Syntec Numérique, syndicat professionnel des entreprises du secteur numérique, a organisé son comité régional Nouvelle-Aquitaine ce vendredi 2 décembre à l'Ecole nationale supérieure de cognitique (ENSC) à Talence (Bordeaux Métropole), en partenariat avec Digital Aquitaine. Cette association (280 structures adhérentes) créée en 2014 et appuyée par le Conseil régional fonctionne comme un pôle de compétitivité, sans être encore labellisée, et couvre désormais les territoires de la Nouvelle-Aquitaine.

Elle a été rejointe en 2015 par l'Adeiso (Association pour le développement de l'électronique et de l'informatique dans le Sud-Ouest), syndicat professionnel régional fondé en 1981 et relais de Syntec Numérique, qui fédérait 151 adhérents aquitains en 2013. A noter que la région dispose aussi, avec le Syrpin (70 adhérents), fondé à Bordeaux en 1967, d'une autre association professionnelle dédiée au numérique. C'est devant un parterre de professionnels de la région assez restreint qu'Alain Olives (président d'Arcesi group à Blagnac-Haute-Garonne), administrateur national du syndicat, a présenté une tendance globalement positive pour l'évolution de la filière, après que Fabien Cauchi, délégué régional de Syntec Numérique (président de Metapolis à Pessac-Gironde) ait accueilli les participants.

38.200 € brut par an dans la région

"Le nombre de salariés a augmenté dans notre métier. Dans votre région de Nouvelle-Aquitaine la croissance de l'effectif a été de +3 % entre 2014 et  2015, avec 17.100 salariés" a précisé Alain Olives.

Cette croissance avait été de +4,5 % entre 2013 et 2014. Tous secteurs d'activité confondus, hors de la filière strictement numérique et hors fonction publique, la Nouvelle-Aquitaine comptait 27.900 informaticiens en 2013, dont 39,1 % engagés dans le secteur logiciels et services informatiques.

Un secteur où la rémunération annuelle brute des informaticiens de la région était sensiblement inférieure, à 38.200 €, à la moyenne nationale, à 48.800 €. Pour 2016 les entreprises de la filière numérique avaient annoncé 2.300 projets de recrutements en Nouvelle-Aquitaine. A noter que 94,7 % des contrats de travail dans le secteur logiciels et informatiques en Nouvelle-Aquitaine sont à durée indéterminée, contre 93,9 % au niveau national. La bonne orientation de l'activité dans les métiers du numérique a conduit Alain Olives à formuler une sorte de mise en garde.

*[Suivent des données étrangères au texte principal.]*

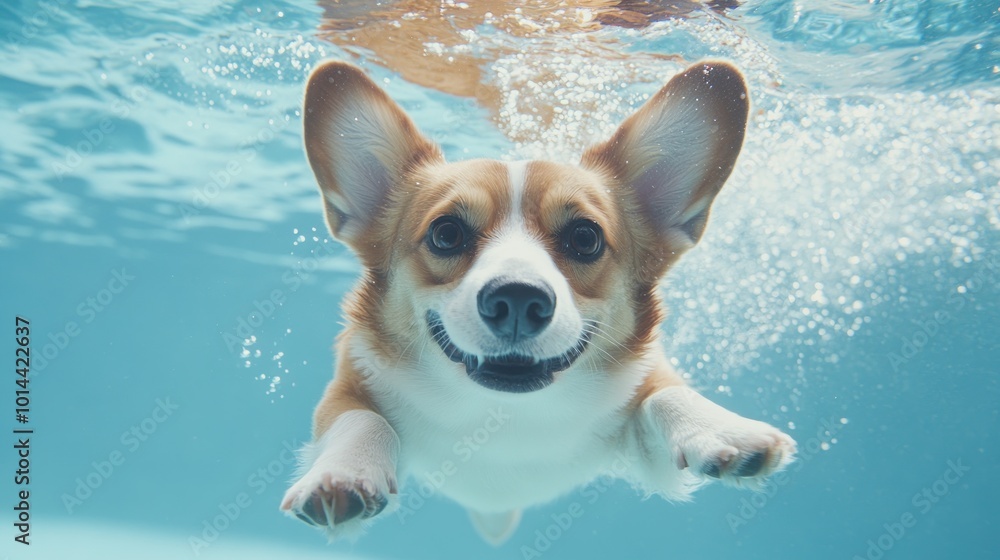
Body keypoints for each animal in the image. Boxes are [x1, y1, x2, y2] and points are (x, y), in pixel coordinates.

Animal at [282, 60, 796, 544]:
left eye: (585, 238)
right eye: (446, 234)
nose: (516, 299)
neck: (505, 416)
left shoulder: (645, 424)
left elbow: (667, 394)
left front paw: (726, 430)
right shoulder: (349, 382)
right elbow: (360, 419)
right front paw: (343, 474)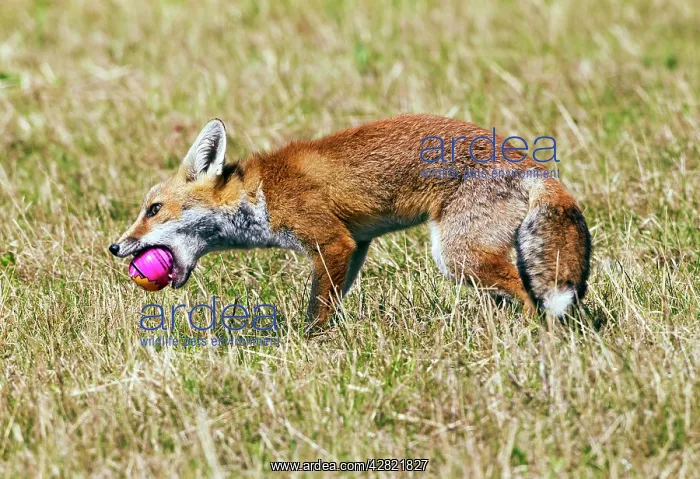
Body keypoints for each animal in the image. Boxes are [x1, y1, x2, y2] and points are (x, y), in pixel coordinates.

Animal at [109, 114, 591, 328]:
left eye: (153, 210)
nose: (115, 247)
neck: (260, 194)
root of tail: (530, 162)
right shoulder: (354, 244)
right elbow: (335, 299)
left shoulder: (330, 241)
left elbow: (317, 310)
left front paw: (310, 343)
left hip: (457, 253)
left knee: (525, 293)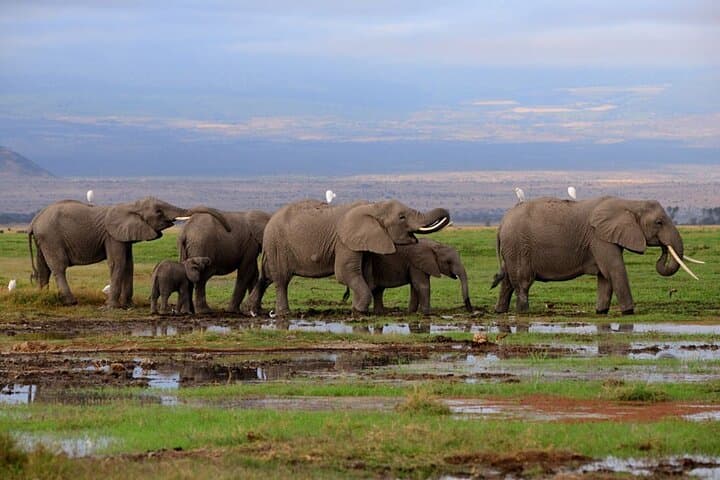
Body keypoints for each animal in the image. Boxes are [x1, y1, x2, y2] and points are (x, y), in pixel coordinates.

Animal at [28, 197, 231, 308]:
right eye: (158, 211)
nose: (228, 229)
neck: (130, 206)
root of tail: (34, 221)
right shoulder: (112, 236)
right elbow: (117, 263)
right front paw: (112, 306)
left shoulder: (125, 235)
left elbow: (128, 264)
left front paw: (127, 305)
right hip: (51, 237)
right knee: (58, 267)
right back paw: (71, 301)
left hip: (43, 239)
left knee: (43, 267)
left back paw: (42, 296)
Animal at [247, 199, 450, 316]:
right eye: (401, 217)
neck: (373, 207)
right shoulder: (344, 241)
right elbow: (345, 273)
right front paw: (359, 310)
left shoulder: (364, 242)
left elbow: (366, 275)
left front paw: (357, 308)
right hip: (278, 244)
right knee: (281, 279)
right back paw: (284, 314)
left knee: (267, 277)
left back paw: (251, 309)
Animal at [342, 238, 472, 314]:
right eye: (448, 262)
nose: (470, 310)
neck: (434, 245)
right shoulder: (416, 263)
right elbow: (422, 285)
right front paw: (427, 313)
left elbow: (415, 287)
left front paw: (411, 312)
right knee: (370, 288)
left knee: (378, 290)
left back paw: (379, 313)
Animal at [492, 196, 701, 314]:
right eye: (659, 222)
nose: (663, 251)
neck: (630, 203)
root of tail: (501, 224)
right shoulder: (599, 237)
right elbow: (615, 270)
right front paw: (629, 312)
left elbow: (605, 277)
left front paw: (601, 311)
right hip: (519, 246)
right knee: (522, 282)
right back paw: (523, 313)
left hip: (512, 249)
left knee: (508, 281)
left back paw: (500, 312)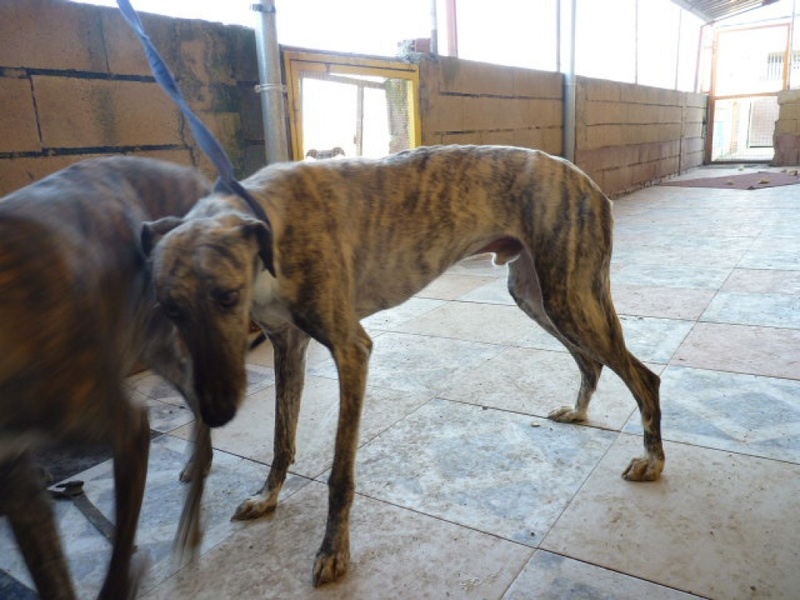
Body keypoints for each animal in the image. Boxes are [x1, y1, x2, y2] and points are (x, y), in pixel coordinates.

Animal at [0, 157, 209, 596]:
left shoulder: (128, 429)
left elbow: (118, 560)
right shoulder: (17, 483)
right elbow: (52, 578)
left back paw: (192, 516)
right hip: (158, 348)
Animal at [142, 144, 664, 584]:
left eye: (228, 297)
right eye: (169, 308)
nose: (214, 413)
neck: (270, 220)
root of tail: (588, 182)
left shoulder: (352, 349)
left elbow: (339, 473)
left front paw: (333, 551)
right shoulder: (286, 345)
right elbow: (280, 439)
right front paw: (268, 496)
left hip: (568, 296)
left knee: (646, 376)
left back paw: (653, 460)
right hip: (537, 295)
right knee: (592, 362)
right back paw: (579, 411)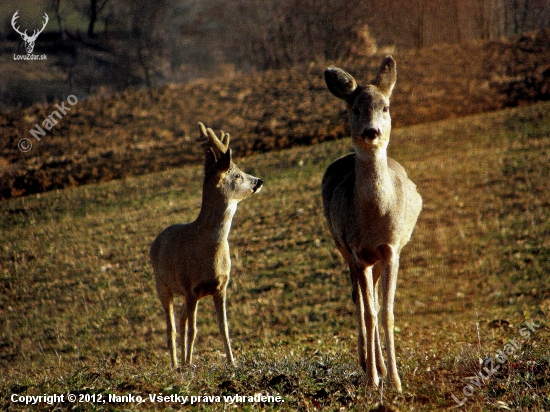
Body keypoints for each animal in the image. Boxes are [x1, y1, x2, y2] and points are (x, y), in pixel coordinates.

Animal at [150, 121, 264, 366]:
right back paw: (176, 364)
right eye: (237, 175)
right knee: (172, 327)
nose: (259, 181)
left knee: (181, 319)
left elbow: (224, 327)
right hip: (162, 285)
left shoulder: (220, 286)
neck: (209, 248)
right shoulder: (190, 286)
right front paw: (189, 364)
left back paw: (182, 362)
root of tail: (157, 238)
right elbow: (193, 330)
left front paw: (232, 362)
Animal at [324, 56, 422, 392]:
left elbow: (387, 312)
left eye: (386, 107)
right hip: (341, 247)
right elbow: (368, 312)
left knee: (375, 302)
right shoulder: (357, 252)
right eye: (355, 109)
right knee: (359, 299)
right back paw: (367, 361)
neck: (374, 217)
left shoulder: (391, 250)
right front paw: (372, 380)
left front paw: (395, 381)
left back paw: (377, 363)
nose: (371, 131)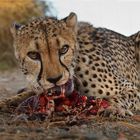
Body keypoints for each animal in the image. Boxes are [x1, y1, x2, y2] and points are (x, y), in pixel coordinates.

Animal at [6, 11, 140, 117]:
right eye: (33, 55)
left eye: (64, 49)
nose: (55, 79)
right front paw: (9, 101)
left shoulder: (133, 88)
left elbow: (117, 98)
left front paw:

Des politiciens trop mal informés ?

"Nous assistons à un début de surenchère sur les salaires. C'est un phénomène national et je voulais savoir si c'était le cas en Nouvelle-Aquitaine. Nous en revenons à une situation de type 2011, c'est bien mais il faut être prudent. Chez moi, en Occitanie (Occitanie Pyrénées Méditerranée -NDLR), c'est très tendu" a observé l'administrateur du Syntec numérique. Les participants n'ont pas franchement démenti cette tendance à la hausse des salaires, sans pour autant s'en émouvoir. Après avoir rappelé que Syntec Numérique regroupe 1.800 adhérents au niveau national, qui représentent 80 % du chiffre d'affaires du secteur (52 Md€), Alain Olives a annoncé que les entreprises numériques sont celles qui créent le plus d'emplois.

"Le problème, a-t-il poursuivi, c'est qu'à part un candidat ou deux à la présidence de la République, les autres ne connaissent rien au numérique, alors qu'aujourd'hui l'enjeu c'est de réussir la digitalisation du pays".

Qu'il s'agisse des entreprises de services du numérique (ESN), des éditeurs de logiciels ou des conseils en technologies les indicateurs sont au vert pour la prochaine année et "2017 devrait être aussi bien que 2016" a pronostiqué l'administrateur du Syntec Numérique. Voir autant d'optimisme dans l'avenir est si peu courant qu'on pourrait croire que les professionnels du numérique ont planté la tente sur une autre planète.